# Task instructions:
Would you please repeat, word for word, only the lines from the one holding "Figure 17. Concentration" through the one holding "Figure 1. SEM" in the material below, without the pictures?
== Supplied entries ==
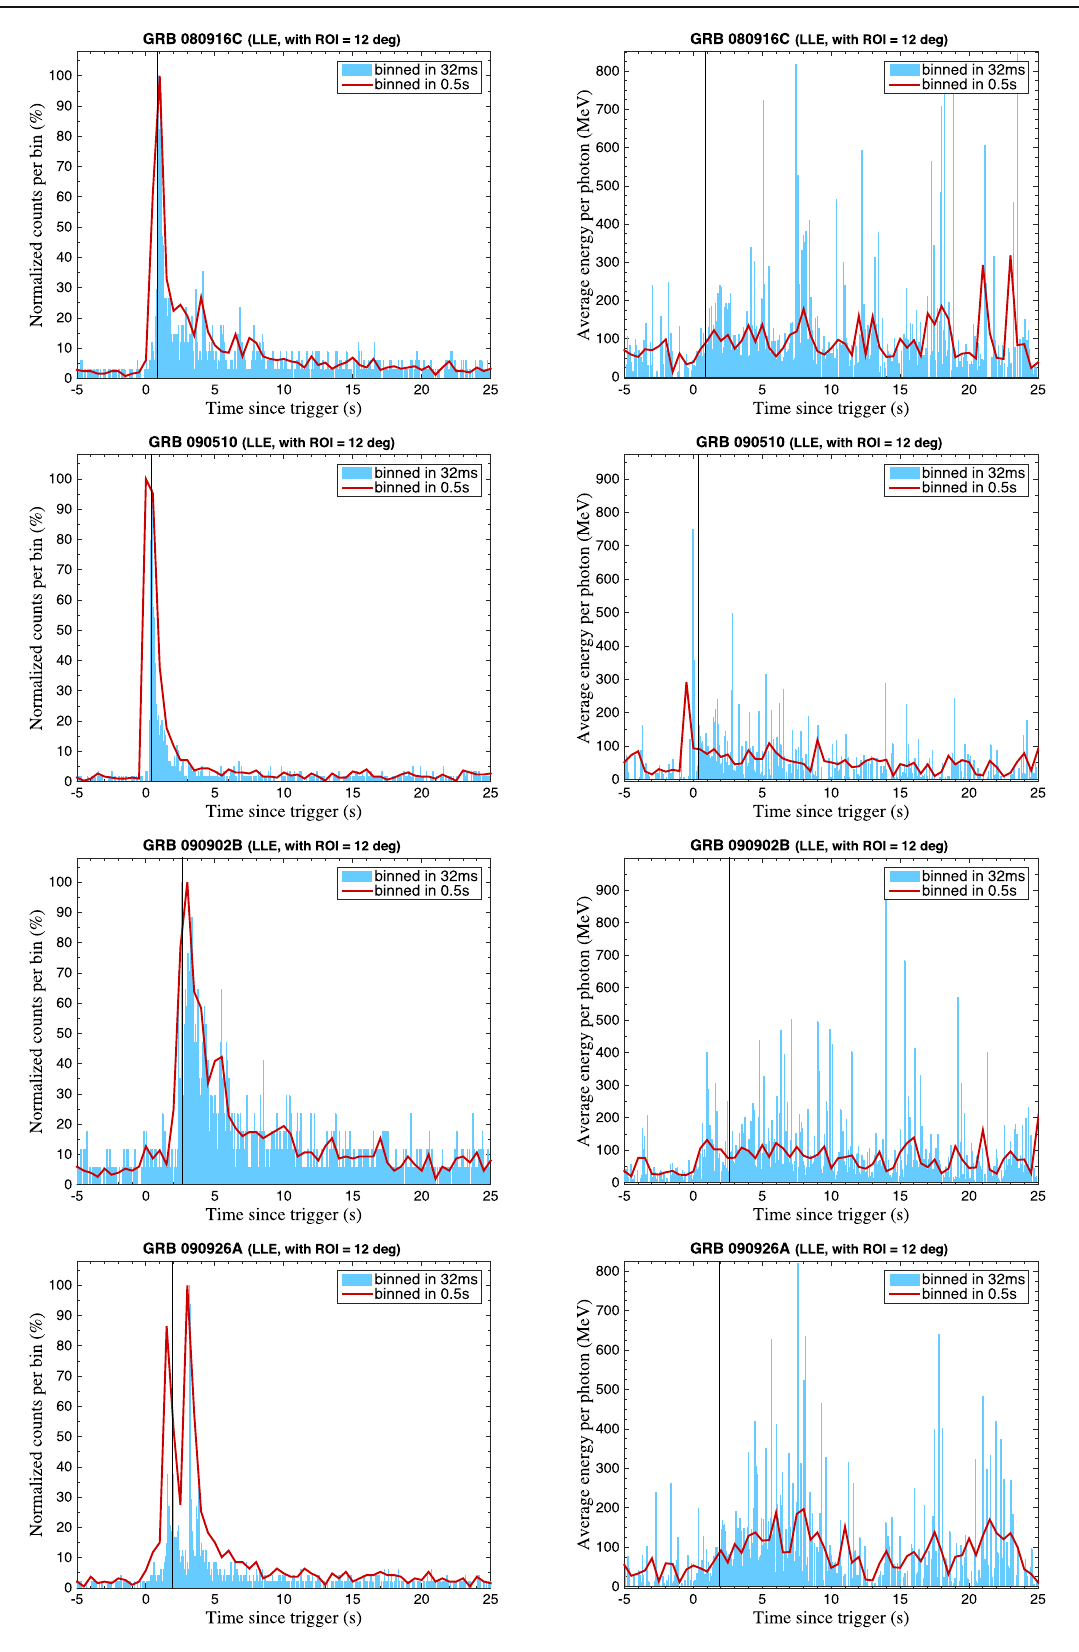
Fig. 21 Curves in Set-LLE (part 1): light curves and average energy curves of LLE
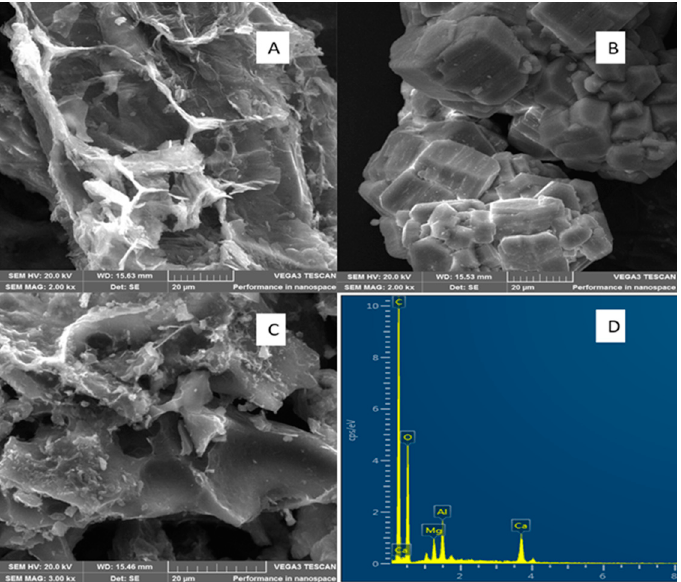
Figure 2. SEM image of ( A ) BPAC, ( B ) Al 2 O 3 , ( C ) BPAC@Al 2 O 3 @chitosan, and ( D ) SEM-EDX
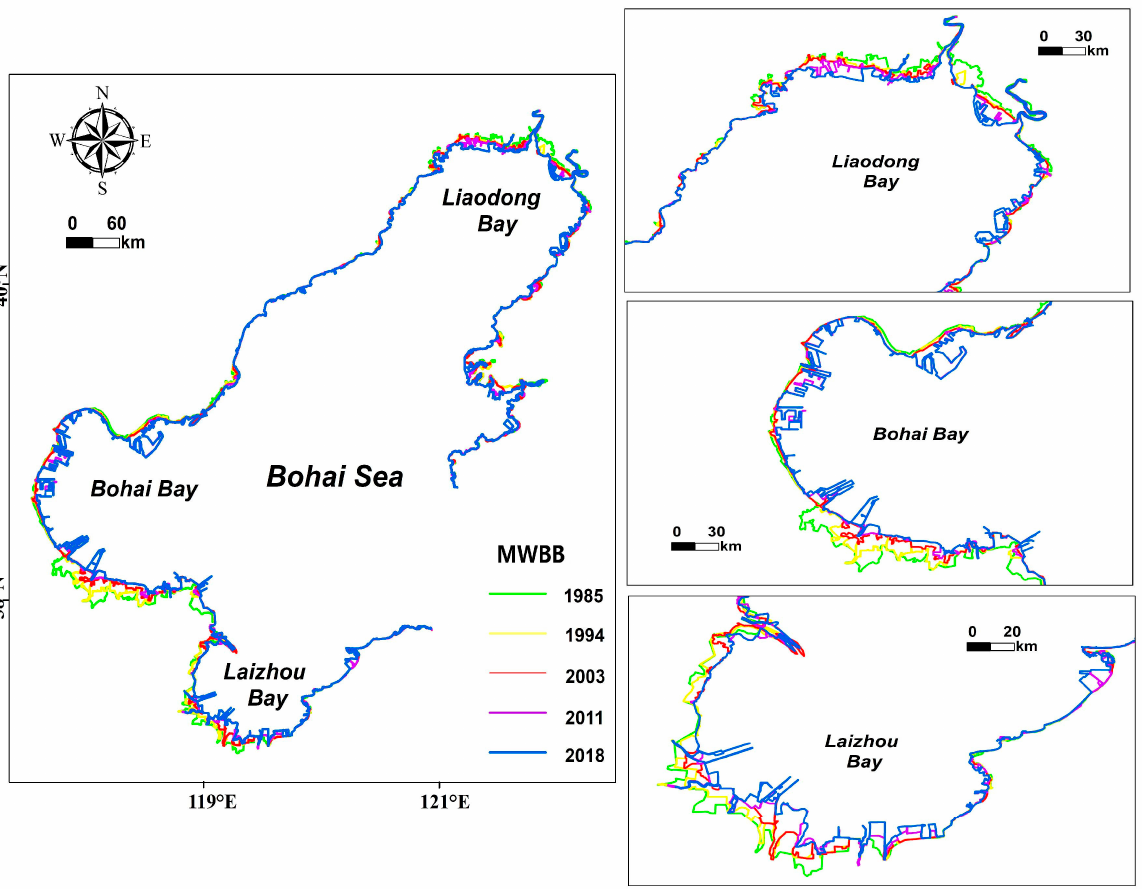
Figure 6. Spatio-temporal changes of the MWBB in the Bohai Sea.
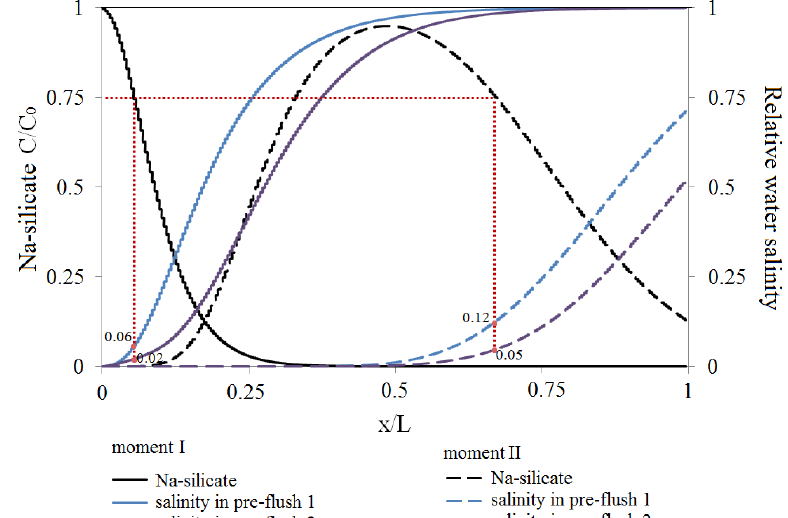
Figure 17. Concentration ratio of the Na-silicate slug and the relative water salinity as function of the normalized distance into the reservoir. The results are shown for two different LSW pre-flush Cases 1 and 2 and at two different intervals I and II during Na-silicate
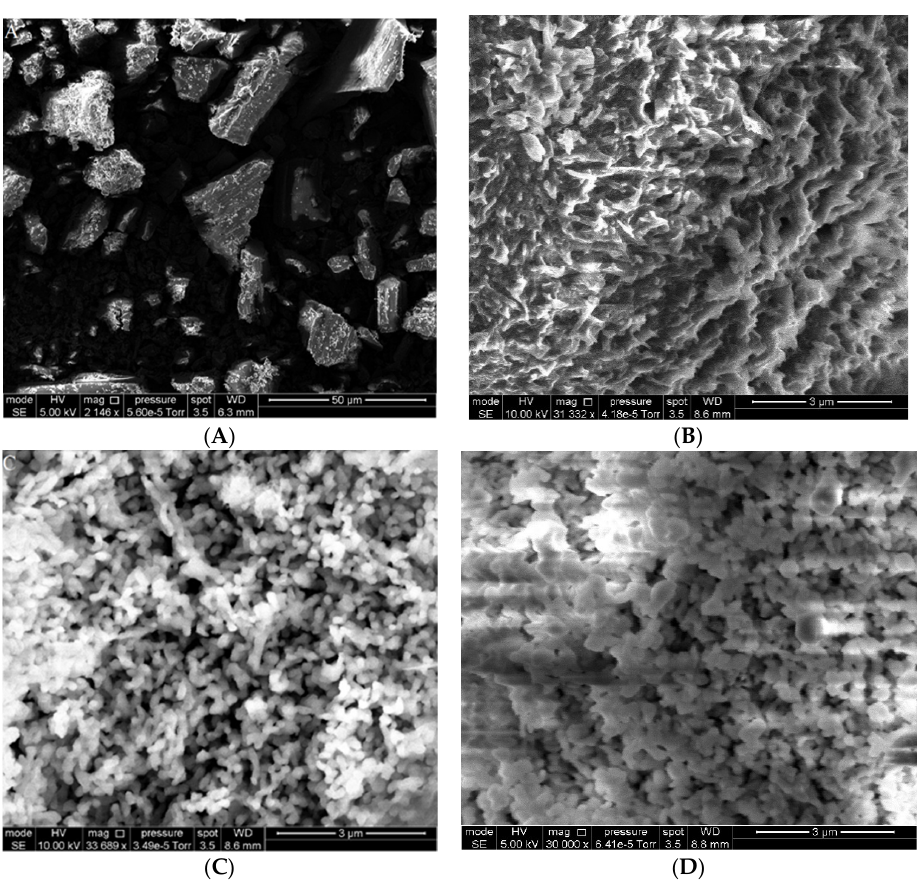
Figure 1. SEM images of the pharmacopoeia dioxidine ( A ) and of the cryomodified dioxidine samples obtained in the absence of a gas carrier (CO 2 ) flow ( B ), with a gas carrier (CO 2 ) flow of 7.0 × 10 16 molecules s − 1 cm − 2 ( C ), with a carrier gas (CO 2 ) flow of 7.0 × 10 17 molecules s − 1 cm − 2 ( D ).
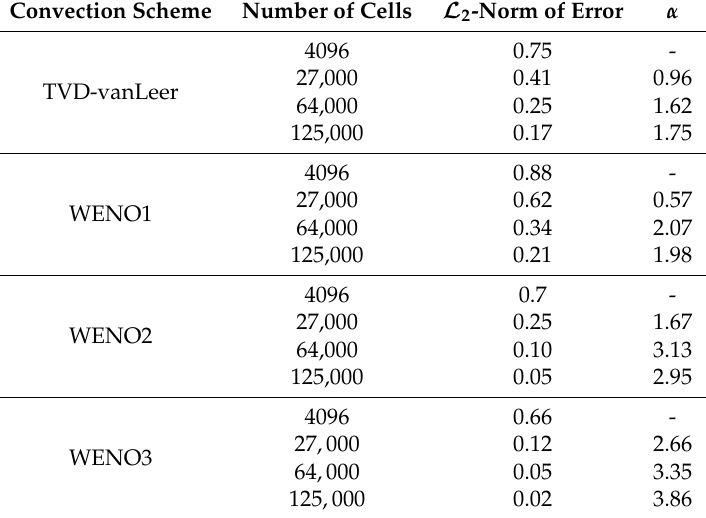
Table 3. Error and convergence of WENO convection schemes for the advection equation on hexahedral meshes.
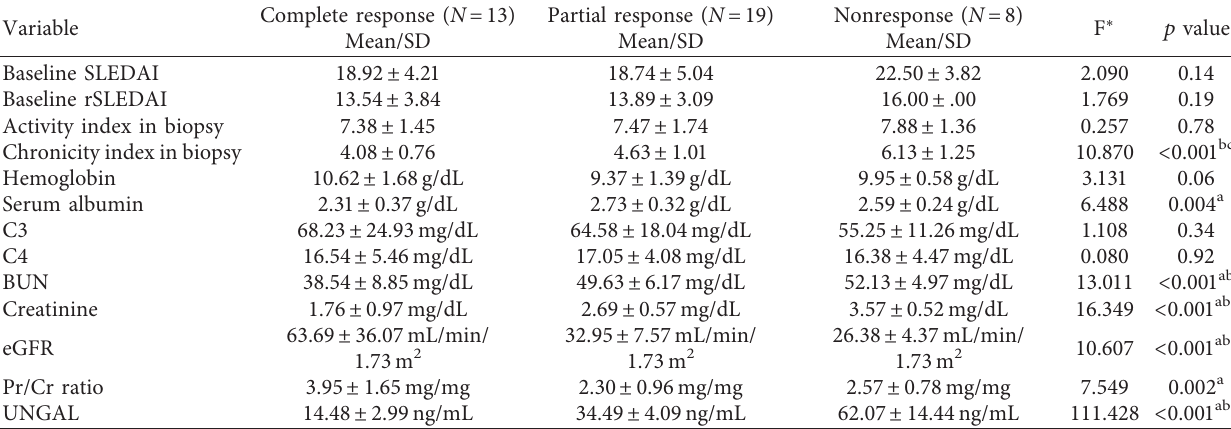
Table 3: Baseline characteristics and laboratory data of different groups (classified according to renal response to induction).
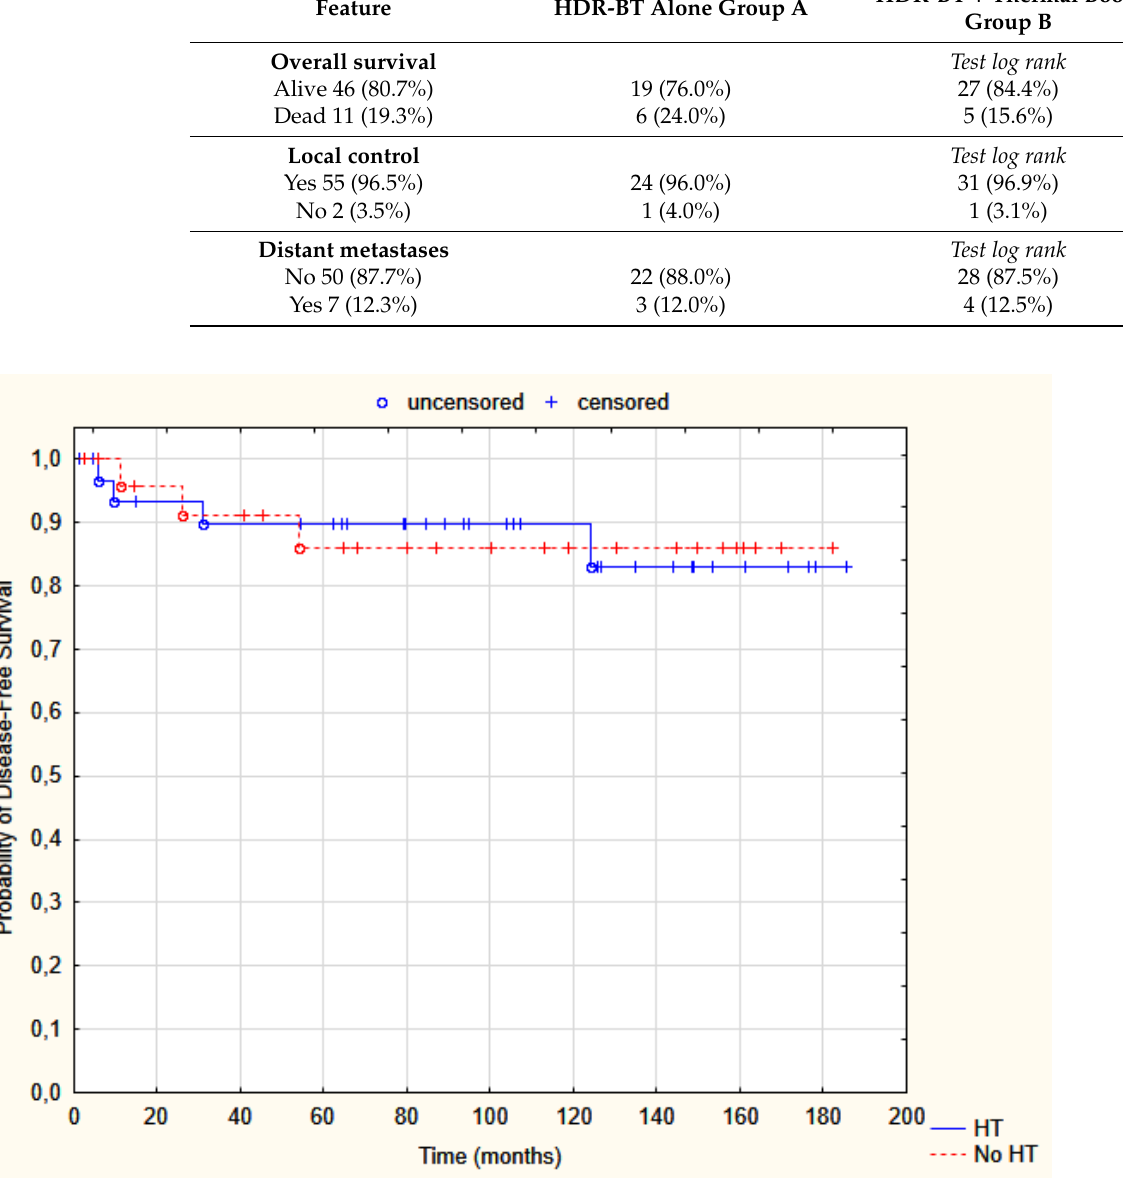
Figure 2. Probability of disease-free survival in group A, HDR-BT (red dotted line), and B, HDR-BT + thermal boost (solid blue line); Test log-rank, p = 0.98. HT—hyperthermia.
===
# Completed exercise:
Figure 17. Concentration ratio of the Na-silicate slug and the relative water salinity as function of the normalized distance into the reservoir. The results are shown for two different LSW pre-flush Cases 1 and 2 and at two different intervals I and II during Na-silicate
Figure 1. SEM images of the pharmacopoeia dioxidine ( A ) and of the cryomodified dioxidine samples obtained in the absence of a gas carrier (CO 2 ) flow ( B ), with a gas carrier (CO 2 ) flow of 7.0 × 10 16 molecules s − 1 cm − 2 ( C ), with a carrier gas (CO 2 ) flow of 7.0 × 10 17 molecules s − 1 cm − 2 ( D ).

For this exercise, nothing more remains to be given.